Five years ago in one of the darkest and most hopeless times in my life God called out to me. My wife, Alison, had just given birth to our third child – our first baby boy. Within hours of his birth Witt was diagnosed with a Congenital Heart Defect (CHD) called Aortic Stenosis. Initially the doctors were optimistic that Witt’s heart function could be improved with medications for now and then surgery as he got older. But at two months old while he lay in the pediatric intensive care unit, Witt’s heart grew sicker and the doctors told us that his only hope was with a life saving heart transplant. For the first time in my life I felt absolutely helpless. There was nothing that I or anyone could do to heal Witt. His heart would slowly and gradually begin to fail him and all we could do was watch and wait – wait for him to slowly fade from this world or for a horrific tragedy to strike some other family so that he might receive a new heart. Alison and I were devastated and fell into a deep and dark despair.

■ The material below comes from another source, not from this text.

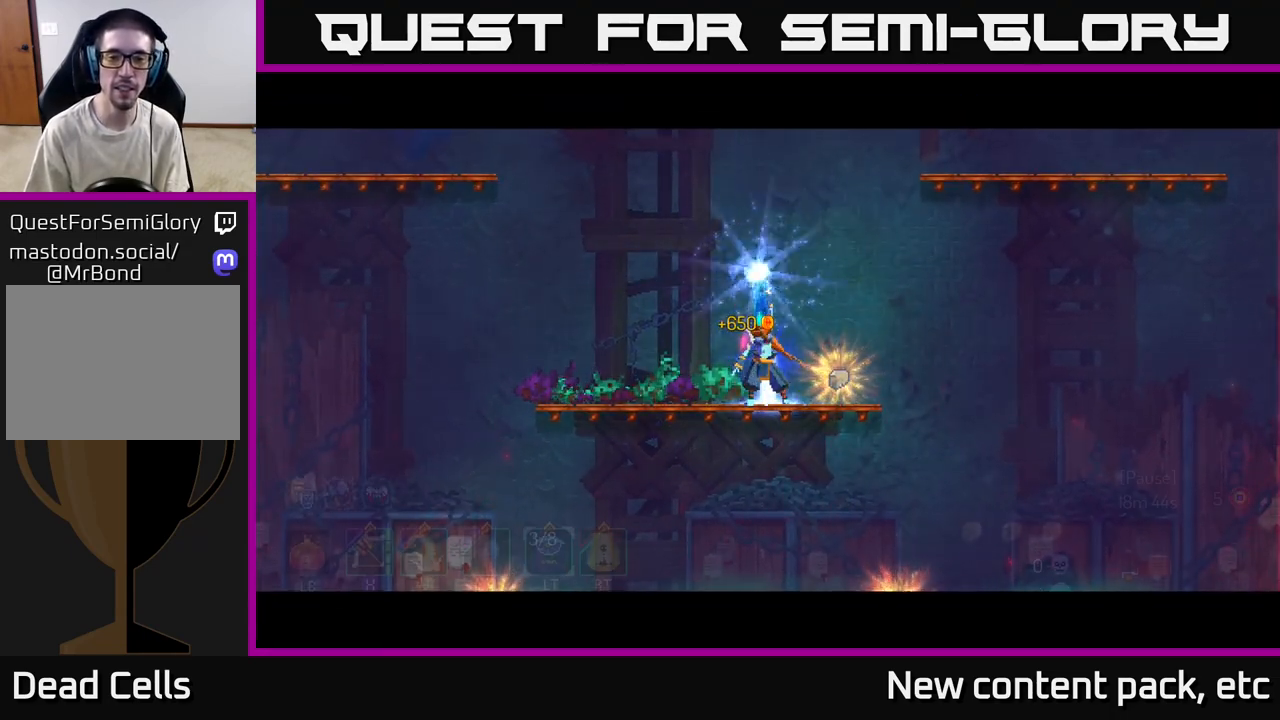
{"buttons": [], "left_stick": "center", "right_stick": "center", "events": [[317, "left_stick", "right"], [433, "left_stick", "center"]]}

But in the midst of this darkness and despair God began to call out to me. I’m not talking about a voice in the burning bush kind of thing. He began to speak to me through the Body of Christ – through faithful servants like Gary Benz, Don Holloway, Larry Yarborough, and Albert Lemmons. These men along with deacons from Brentwood Baptist Church visited us in the ICU on a daily basis. They visited us on days when we were lost in despair and hopelessness and told us of God’s faithfulness, his love, and his mercy. They visited us on days when it seemed all our strength was gone and told us that “those who hope in the Lord will renew their strength.” They visited us on the days when our patience had run out and told us that “There is a time for everything, and a season for every activity under the heavens”. They visited us on the days when we received good news and “we rejoiced exceedingly with great joy”. Through the ministry of these men I began to walk out of the darkness and into the light. My despair began to turn to hope.
Then one evening, as abruptly as our wait had begun our wait ended when we were told that Witt would receive the gift of life that night. We were immediately overcome with emotions. Of course there was joy that the hope Witt needed was upon us. But also sadness for the family whose tragedy was the catalyst for Witt’s hope. At midnight we prayed with the surgeon before handing Witt over to his care. There aren’t words for the emotions one feels when handing their child over to a surgeon knowing that he would be removing his heart and replacing it with a precious but cold and lifeless new one – all in hopes that it would begin beating once again.
It was a long worrisome night but by morning we received news that Witt’s new heart was in and beating. The days following his transplant were tough. The image of the doctors urgently performing chest compressions on Witt will always haunt me. But by the third day Witt’s recovery took off and three weeks later we got to take him home.
Witt’s story – by any measure – is a truly amazing and miraculous story. But to me the most amazing aspect of this story is how God used a baby boy with a broken heart – a heart that doomed him to a hopeless death – to show me how broken and hopeless my own heart was and how much I needed a new heart – a heart fill with the Holy Spirit – a heart that guarantees me a hope that will never fade and love that will never end.
Today, Witt is five years old and doing amazingly well. In looking at him now you would never know what he has been through. But the reality is he has a long uphill race before him. But really we all do. We will all face challenges, sickness, suffering, and we will all grow weary in this race. But I will always be reminded of how Jesus suffered. I will remember how he lived – how he ran his race. In Hebrews 12:1 we are challenged to “run with endurance the race that God has set before us”. In honor of what God has done in Witt’s life and in my life I will do just that. This blog is about my race.